*TEXT SEGMENT*.
Slide 15; Concluding remarks.

Now we come to the conclusion.
  1. The current system is a TTS system under Windows with a broader scope than other products.
  2. It has context sensitive and interacting AUI. It offers independent AUI in addition to GUI. Its multi-modal user interface is good for mobile computing.
  3. It is multilingual system.
  4. XML is a unique document structure because it separates static presentation style from document. IE5 can deal with XML documents. With DOM interfaces and style sheets, Voice-IE, or I should say Voice-XML, will be a dynamic system that acts as IE5, Office, and Desktop.
  5. Development is in progress but essential parts have been implemented.
  6. The source code of both the current system and AUI libraries will be distributed as an open source at the early stage of the development at http://www.icepp.s.u-tokyo.ac.jp/~watanabe/Voice/.

Slide 16; Audio formatting and 3-D output.

(optional slide)

Next I will talk about audio formatting styles based on Dr. Raman's work.

Typed texts are displayed with many kinds of fonts and one font has variations like bold, italic, and different sizes.

Corresponding audio-formatting styles are voice-family, voice of male, female, and child, and other properties such as volume, pitch, stress, and richness.

3-D sound system generates multiple auditory-windows in different auditory spatial positions. It is well known as a "cocktail party phenomenon" that people can distinguish one particular conversation from others.

Using these techniques, one can treat multi-contents at the same time.

Slide 17; Cascading Style Sheets.

(optional slide)

This is an example of aural style sheets.

This will direct the speech synthesizer to speak headers in a voice (a kind of "audio font") called "paul", on a flat tone, but in a very rich voice. Before speaking the headers, a sound sample will be played from the given URL. Paragraphs with class "heidi" will appear to come from front left (if the sound system is capable of spatial audio), and paragraphs of class "peter" from the right. Paragraphs with class "goat" will be very soft.

*DATA SUPPLIED*.
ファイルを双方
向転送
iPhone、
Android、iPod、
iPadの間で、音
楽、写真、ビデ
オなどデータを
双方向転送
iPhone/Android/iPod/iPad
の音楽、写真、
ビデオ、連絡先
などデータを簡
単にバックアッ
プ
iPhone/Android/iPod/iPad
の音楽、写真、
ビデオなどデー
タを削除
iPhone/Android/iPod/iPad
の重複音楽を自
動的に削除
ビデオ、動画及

*WRITTEN TASK 1*.
Echo the slide notes word for word between "Slide 16; Audio" and "the same time.", inclusive.
*WRITTEN TASK 2*.
Summarize the slide notes in two sentences.
*WRITTEN TASK 3*.
Render this sentence from the slide notes in Spanish: "Typed texts are displayed with many kinds of fonts and one font has variations like bold, italic, and different sizes."
The items have nothing to do with what you are asked to do.

*YOUR SOLUTION 1*.
Slide 16; Audio formatting and 3-D output.

(optional slide)

Next I will talk about audio formatting styles based on Dr. Raman's work.

Typed texts are displayed with many kinds of fonts and one font has variations like bold, italic, and different sizes.

Corresponding audio-formatting styles are voice-family, voice of male, female, and child, and other properties such as volume, pitch, stress, and richness.

3-D sound system generates multiple auditory-windows in different auditory spatial positions. It is well known as a "cocktail party phenomenon" that people can distinguish one particular conversation from others.

Using these techniques, one can treat multi-contents at the same time.

*YOUR SOLUTION 2*.
The slide notes conclude that the system is a multilingual TTS system under Windows with a context-sensitive audio user interface alongside its GUI, that essential parts are already implemented, and that its source code will be distributed as open source. Optional slides then cover audio formatting styles such as voice family, volume, and pitch, a 3-D sound system that places auditory windows in different spatial positions, and an example of aural style sheets.

*YOUR SOLUTION 3*.
Los textos escritos se muestran con muchos tipos de fuentes, y una fuente tiene variaciones como negrita, cursiva y distintos tamaños.